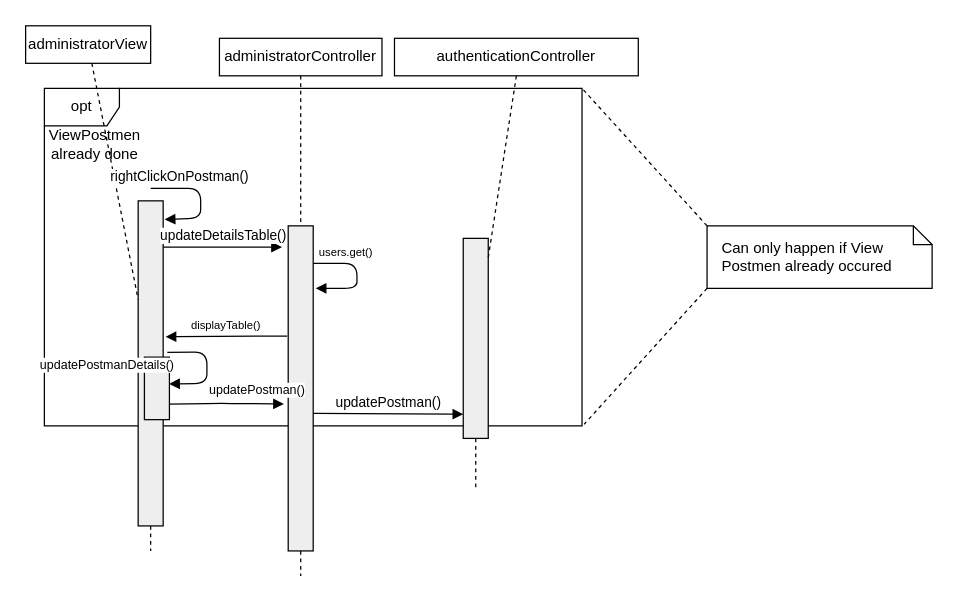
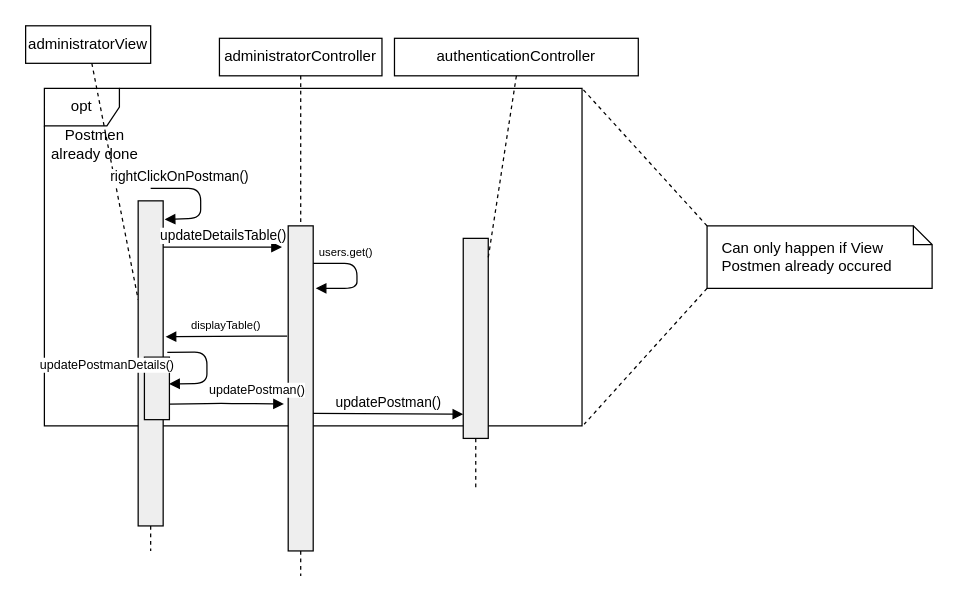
  <mxCell id="0" />
  <mxCell id="1" parent="0" />
  <mxCell id="2" value="opt" style="shape=umlFrame;whiteSpace=wrap;html=1;" parent="1" vertex="1"><mxGeometry x="35" y="70" width="430" height="270" as="geometry" /></mxCell>
  <mxCell id="3" value="authenticationController" style="shape=rect;html=1;whiteSpace=wrap;align=center;" parent="1" vertex="1"><mxGeometry x="315" y="30" width="195" height="30" as="geometry" /></mxCell>
  <mxCell id="4" value="administratorView" style="shape=rect;html=1;whiteSpace=wrap;align=center;" parent="1" vertex="1"><mxGeometry x="20" y="20" width="100" height="30" as="geometry" /></mxCell>
  <mxCell id="5" value="" style="edgeStyle=none;html=1;dashed=1;endArrow=none;" parent="1" source="4" target="6" edge="1"><mxGeometry relative="1" as="geometry" /></mxCell>
  <mxCell id="6" value="" style="shape=rect;html=1;fillColor=#eeeeee;" parent="1" vertex="1"><mxGeometry x="110" y="160" width="20" height="260" as="geometry" /></mxCell>
  <mxCell id="7" value="" style="shape=rect;html=1;fillColor=#eeeeee;" parent="1" vertex="1"><mxGeometry x="370" y="190" width="20" height="160" as="geometry" /></mxCell>
  <mxCell id="8" value="" style="edgeStyle=none;html=1;dashed=1;endArrow=none;align=center;verticalAlign=bottom;exitX=0.5;exitY=1;" parent="1" source="3" target="7" edge="1"><mxGeometry x="1" relative="1" as="geometry"><mxPoint x="380" y="420" as="targetPoint" /><mxPoint x="380" y="60" as="sourcePoint" /></mxGeometry></mxCell>
  <mxCell id="9" value="rightClickOnPostman()" style="html=1;verticalAlign=bottom;endArrow=block;entryX=1.062;entryY=0.057;entryDx=0;entryDy=0;entryPerimeter=0;" parent="1" target="6" edge="1"><mxGeometry x="-0.509" width="80" relative="1" as="geometry"><mxPoint x="120" y="150" as="sourcePoint" /><mxPoint x="129" y="239" as="targetPoint" /><Array as="points"><mxPoint x="160" y="150" /><mxPoint x="160" y="174" /></Array><mxPoint as="offset" /></mxGeometry></mxCell>
  <mxCell id="10" value="administratorController" style="shape=rect;html=1;whiteSpace=wrap;align=center;" parent="1" vertex="1"><mxGeometry x="175" y="30" width="130" height="30" as="geometry" /></mxCell>
  <mxCell id="11" value="" style="edgeStyle=none;html=1;dashed=1;endArrow=none;" parent="1" source="13" edge="1"><mxGeometry relative="1" as="geometry"><mxPoint x="240" y="460" as="targetPoint" /></mxGeometry></mxCell>
  <mxCell id="12" value="updateDetailsTable()" style="html=1;verticalAlign=bottom;endArrow=block;" parent="1" edge="1"><mxGeometry width="80" relative="1" as="geometry"><mxPoint x="130" y="197" as="sourcePoint" /><mxPoint x="225" y="197" as="targetPoint" /></mxGeometry></mxCell>
  <mxCell id="13" value="" style="shape=rect;html=1;fillColor=#eeeeee;" parent="1" vertex="1"><mxGeometry x="230" y="180" width="20" height="260" as="geometry" /></mxCell>
  <mxCell id="14" value="" style="edgeStyle=none;html=1;dashed=1;endArrow=none;" parent="1" source="10" target="13" edge="1"><mxGeometry relative="1" as="geometry"><mxPoint x="240" y="60" as="sourcePoint" /><mxPoint x="240" y="500" as="targetPoint" /></mxGeometry></mxCell>
  <mxCell id="15" value="users.get()" style="html=1;verticalAlign=bottom;endArrow=block;fontSize=9;entryX=1.1;entryY=0.192;entryDx=0;entryDy=0;entryPerimeter=0;" parent="1" edge="1" target="13"><mxGeometry x="-0.402" width="80" relative="1" as="geometry"><mxPoint x="250" y="210" as="sourcePoint" /><mxPoint x="366" y="210" as="targetPoint" /><mxPoint as="offset" /><Array as="points"><mxPoint x="285" y="210" /><mxPoint x="285" y="230" /></Array></mxGeometry></mxCell>
  <mxCell id="16" value="displayTable()" style="html=1;verticalAlign=bottom;endArrow=block;fontSize=9;exitX=-0.041;exitY=0.339;exitDx=0;exitDy=0;entryX=1.097;entryY=0.418;entryDx=0;entryDy=0;entryPerimeter=0;exitPerimeter=0;" parent="1" source="13" target="6" edge="1"><mxGeometry width="80" relative="1" as="geometry"><mxPoint x="155" y="490" as="sourcePoint" /><mxPoint x="135" y="293" as="targetPoint" /></mxGeometry></mxCell>
- <mxCell id="17" value="&lt;span style=&quot;text-align: left ; white-space: normal&quot;&gt;ViewPostmen&lt;/span&gt;&lt;br&gt;already done" style="text;html=1;align=center;verticalAlign=middle;resizable=0;points=[];autosize=1;" parent="1" vertex="1"><mxGeometry x="30" y="100" width="90" height="30" as="geometry" /></mxCell>
+ <mxCell id="17" value="&lt;span style=&quot;text-align: left ; white-space: normal&quot;&gt;Postmen&lt;/span&gt;&lt;br&gt;already done" style="text;html=1;align=center;verticalAlign=middle;resizable=0;points=[];autosize=1;" parent="1" vertex="1"><mxGeometry x="30" y="100" width="90" height="30" as="geometry" /></mxCell>
  <mxCell id="18" value="Can only happen if View Postmen already occured" style="shape=note;size=15;align=left;spacingLeft=10;html=1;whiteSpace=wrap;" parent="1" vertex="1"><mxGeometry x="565" y="180" width="180" height="50" as="geometry" /></mxCell>
  <mxCell id="19" value="" style="edgeStyle=none;endArrow=none;exitX=0;exitY=1;dashed=1;html=1;entryX=1.004;entryY=0.995;entryDx=0;entryDy=0;entryPerimeter=0;exitDx=0;exitDy=0;exitPerimeter=0;" parent="1" source="18" target="2" edge="1"><mxGeometry x="1" relative="1" as="geometry"><mxPoint x="755" y="150" as="targetPoint" /></mxGeometry></mxCell>
  <mxCell id="20" value="" style="edgeStyle=none;endArrow=none;exitX=0;exitY=0;dashed=1;html=1;entryX=1;entryY=0;entryDx=0;entryDy=0;entryPerimeter=0;exitDx=0;exitDy=0;exitPerimeter=0;" parent="1" source="18" target="2" edge="1"><mxGeometry x="1" relative="1" as="geometry"><mxPoint x="915" y="150" as="targetPoint" /></mxGeometry></mxCell>
  <mxCell id="21" value="" style="endArrow=none;dashed=1;html=1;fontSize=9;exitX=0.5;exitY=1;exitDx=0;exitDy=0;" parent="1" source="6" edge="1"><mxGeometry width="50" height="50" relative="1" as="geometry"><mxPoint x="120" y="400" as="sourcePoint" /><mxPoint x="120" y="440" as="targetPoint" /></mxGeometry></mxCell>
  <mxCell id="22" value="" style="edgeStyle=none;html=1;dashed=1;endArrow=none;align=center;verticalAlign=bottom;exitX=0.5;exitY=1;" parent="1" source="7" edge="1"><mxGeometry x="1" relative="1" as="geometry"><mxPoint x="380" y="390" as="targetPoint" /><mxPoint x="380" y="300" as="sourcePoint" /></mxGeometry></mxCell>
  <mxCell id="23" value="" style="shape=rect;html=1;fillColor=#eeeeee;" parent="1" vertex="1"><mxGeometry x="115" y="285" width="20" height="50" as="geometry" /></mxCell>
  <mxCell id="24" value="updatePostmanDetails()" style="html=1;verticalAlign=bottom;endArrow=block;exitX=1.166;exitY=0.466;exitDx=0;exitDy=0;exitPerimeter=0;entryX=0.99;entryY=0.428;entryDx=0;entryDy=0;entryPerimeter=0;fontSize=10;" parent="1" source="6" target="23" edge="1"><mxGeometry x="1" y="-50" width="80" relative="1" as="geometry"><mxPoint x="345" y="330" as="sourcePoint" /><mxPoint x="425" y="330" as="targetPoint" /><Array as="points"><mxPoint x="165" y="281" /><mxPoint x="165" y="306" /></Array><mxPoint x="-49" y="44" as="offset" /></mxGeometry></mxCell>
  <mxCell id="25" value="updatePostman()" style="html=1;verticalAlign=bottom;endArrow=block;exitX=1;exitY=0.75;exitDx=0;exitDy=0;entryX=-0.171;entryY=0.548;entryDx=0;entryDy=0;entryPerimeter=0;fontSize=10;" parent="1" source="23" target="13" edge="1"><mxGeometry x="0.528" y="2" width="80" relative="1" as="geometry"><mxPoint x="235" y="280" as="sourcePoint" /><mxPoint x="315" y="280" as="targetPoint" /><Array as="points"><mxPoint x="175" y="322" /></Array><mxPoint as="offset" /></mxGeometry></mxCell>
  <mxCell id="26" value="updatePostman()" style="html=1;verticalAlign=bottom;endArrow=block;exitX=1;exitY=0.577;exitDx=0;exitDy=0;entryX=0;entryY=0.879;entryDx=0;entryDy=0;entryPerimeter=0;exitPerimeter=0;" parent="1" source="13" target="7" edge="1"><mxGeometry width="80" relative="1" as="geometry"><mxPoint x="145" y="332.5" as="sourcePoint" /><mxPoint x="236.58" y="332.48" as="targetPoint" /></mxGeometry></mxCell>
----------
INSTRUCTION ▸
State how many of the lines above contain the string "middle", counting case as significant, and give only the number.

SOLUTION TO THE PROBLEM ▸
2